━━━ Recorded data ━━━

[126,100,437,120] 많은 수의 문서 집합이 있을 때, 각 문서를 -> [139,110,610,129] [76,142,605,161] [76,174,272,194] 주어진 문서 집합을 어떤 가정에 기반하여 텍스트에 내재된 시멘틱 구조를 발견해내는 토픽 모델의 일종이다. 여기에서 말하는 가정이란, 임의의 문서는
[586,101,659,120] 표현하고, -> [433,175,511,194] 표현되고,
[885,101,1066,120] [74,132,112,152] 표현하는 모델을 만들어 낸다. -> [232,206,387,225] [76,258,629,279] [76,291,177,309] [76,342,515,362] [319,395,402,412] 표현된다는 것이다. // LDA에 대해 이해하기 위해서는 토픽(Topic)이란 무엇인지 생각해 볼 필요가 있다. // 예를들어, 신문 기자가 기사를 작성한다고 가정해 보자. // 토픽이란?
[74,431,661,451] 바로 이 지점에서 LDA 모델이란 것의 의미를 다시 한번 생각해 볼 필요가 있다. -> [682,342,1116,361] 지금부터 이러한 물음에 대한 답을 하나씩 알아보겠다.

━━━
━━━ Recorded data ━━━

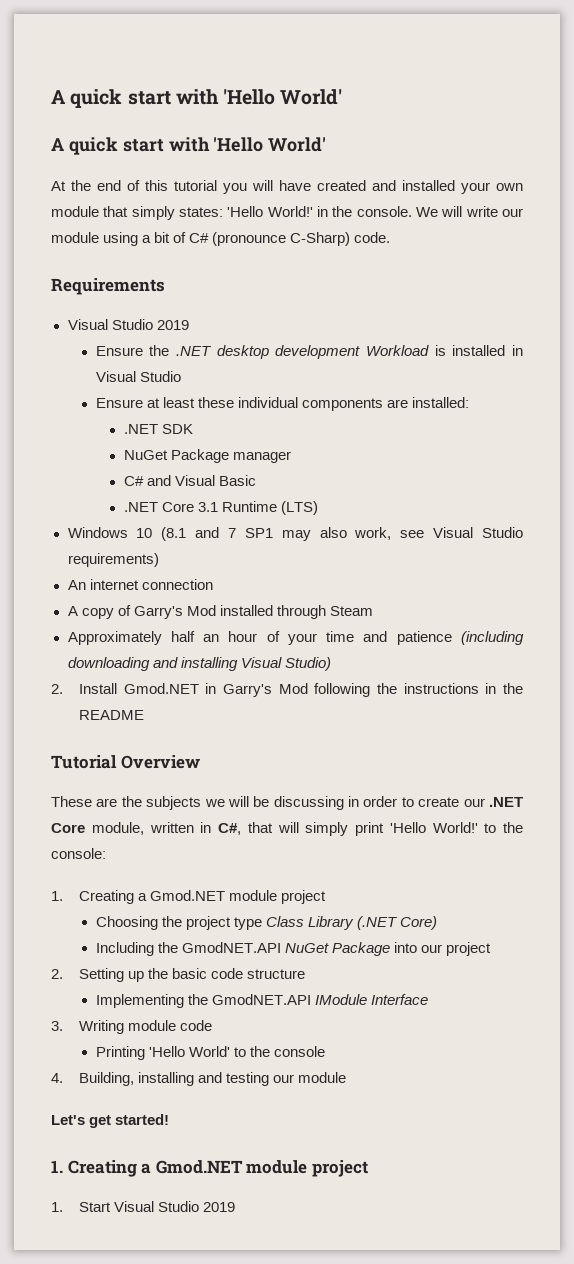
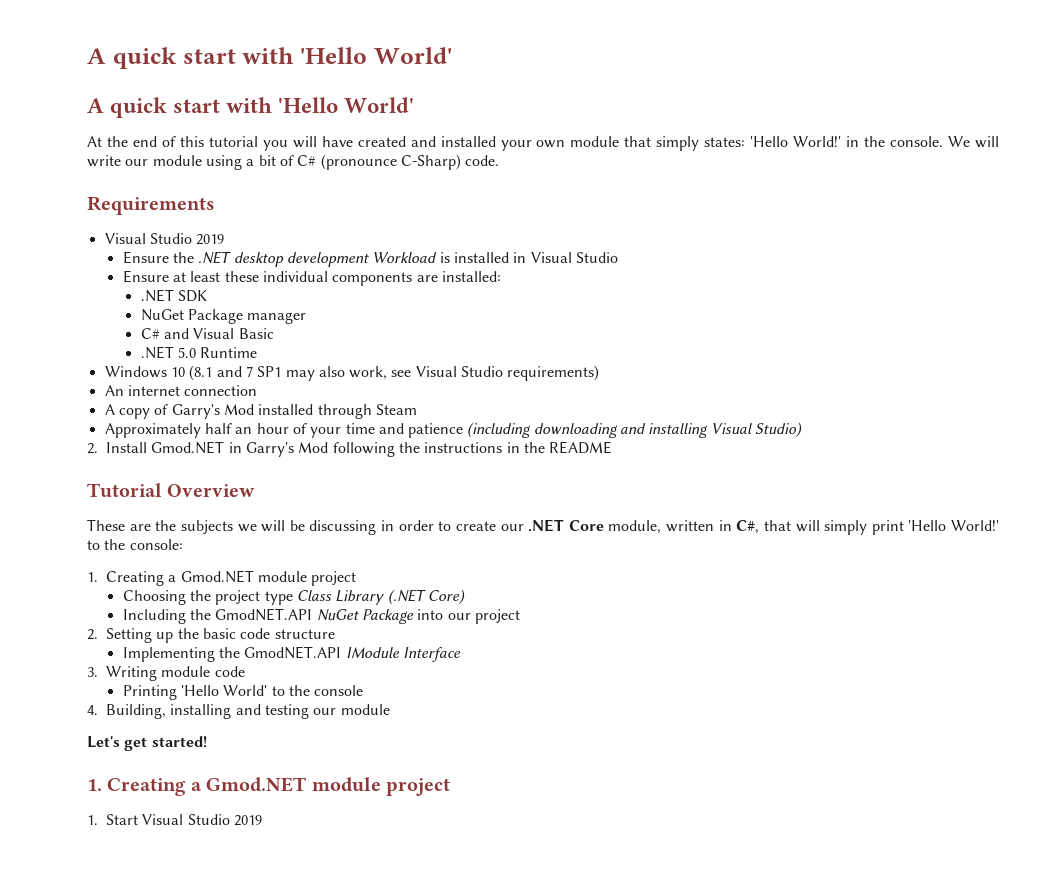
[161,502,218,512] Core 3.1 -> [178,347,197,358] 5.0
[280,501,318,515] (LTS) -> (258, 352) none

━━━
━━━ Recorded data ━━━

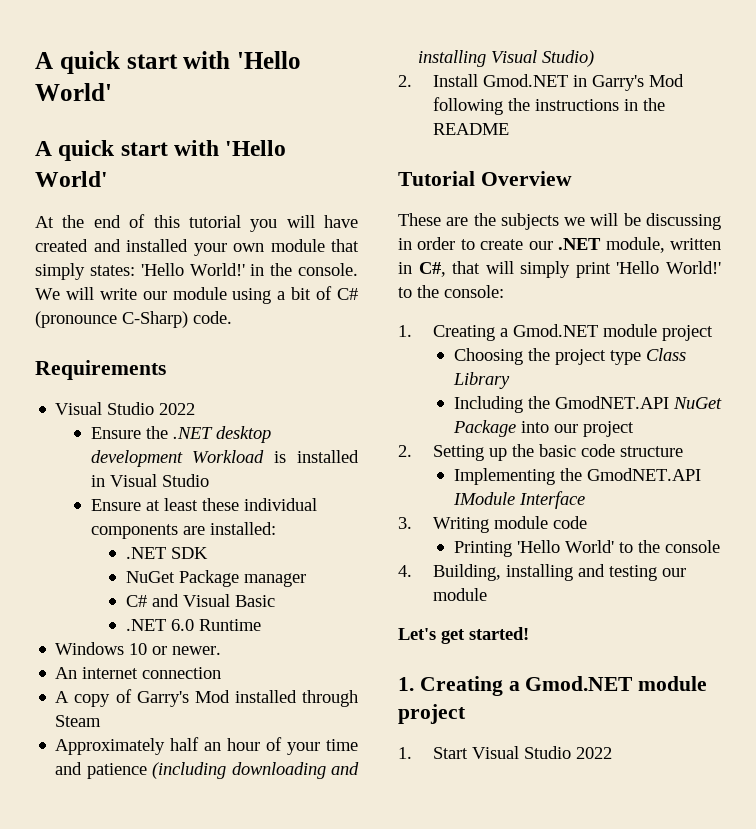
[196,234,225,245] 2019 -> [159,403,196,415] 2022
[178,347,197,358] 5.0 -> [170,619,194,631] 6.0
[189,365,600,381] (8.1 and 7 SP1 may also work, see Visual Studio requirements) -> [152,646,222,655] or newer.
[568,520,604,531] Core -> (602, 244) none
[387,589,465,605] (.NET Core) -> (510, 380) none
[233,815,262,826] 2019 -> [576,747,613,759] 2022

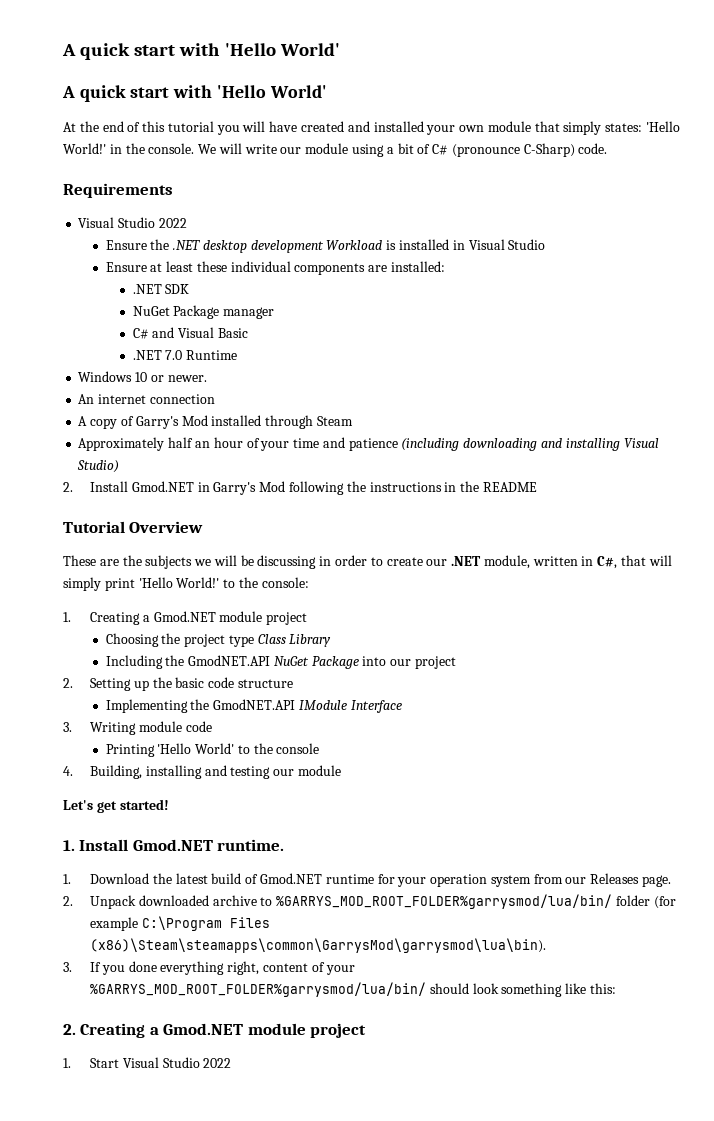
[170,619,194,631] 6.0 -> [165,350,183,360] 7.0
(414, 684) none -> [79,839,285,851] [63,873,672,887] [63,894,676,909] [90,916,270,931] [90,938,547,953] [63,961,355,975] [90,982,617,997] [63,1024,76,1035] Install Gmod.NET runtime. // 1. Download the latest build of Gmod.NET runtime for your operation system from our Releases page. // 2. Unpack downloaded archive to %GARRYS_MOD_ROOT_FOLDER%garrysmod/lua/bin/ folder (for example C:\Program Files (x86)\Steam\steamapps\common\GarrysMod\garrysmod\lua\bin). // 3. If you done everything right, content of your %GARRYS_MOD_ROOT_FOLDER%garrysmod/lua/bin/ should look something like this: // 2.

━━━

# Task directions
Above are the records; from them, give again exactly the lines from the one containing "[126,100,437,120] 많은 수의" to the one containing "[74,431,661,451] 바로 이", both lines included, and nothing more.

# Exercise result
[126,100,437,120] 많은 수의 문서 집합이 있을 때, 각 문서를 -> [139,110,610,129] [76,142,605,161] [76,174,272,194] 주어진 문서 집합을 어떤 가정에 기반하여 텍스트에 내재된 시멘틱 구조를 발견해내는 토픽 모델의 일종이다. 여기에서 말하는 가정이란, 임의의 문서는
[586,101,659,120] 표현하고, -> [433,175,511,194] 표현되고,
[885,101,1066,120] [74,132,112,152] 표현하는 모델을 만들어 낸다. -> [232,206,387,225] [76,258,629,279] [76,291,177,309] [76,342,515,362] [319,395,402,412] 표현된다는 것이다. // LDA에 대해 이해하기 위해서는 토픽(Topic)이란 무엇인지 생각해 볼 필요가 있다. // 예를들어, 신문 기자가 기사를 작성한다고 가정해 보자. // 토픽이란?
[74,431,661,451] 바로 이 지점에서 LDA 모델이란 것의 의미를 다시 한번 생각해 볼 필요가 있다. -> [682,342,1116,361] 지금부터 이러한 물음에 대한 답을 하나씩 알아보겠다.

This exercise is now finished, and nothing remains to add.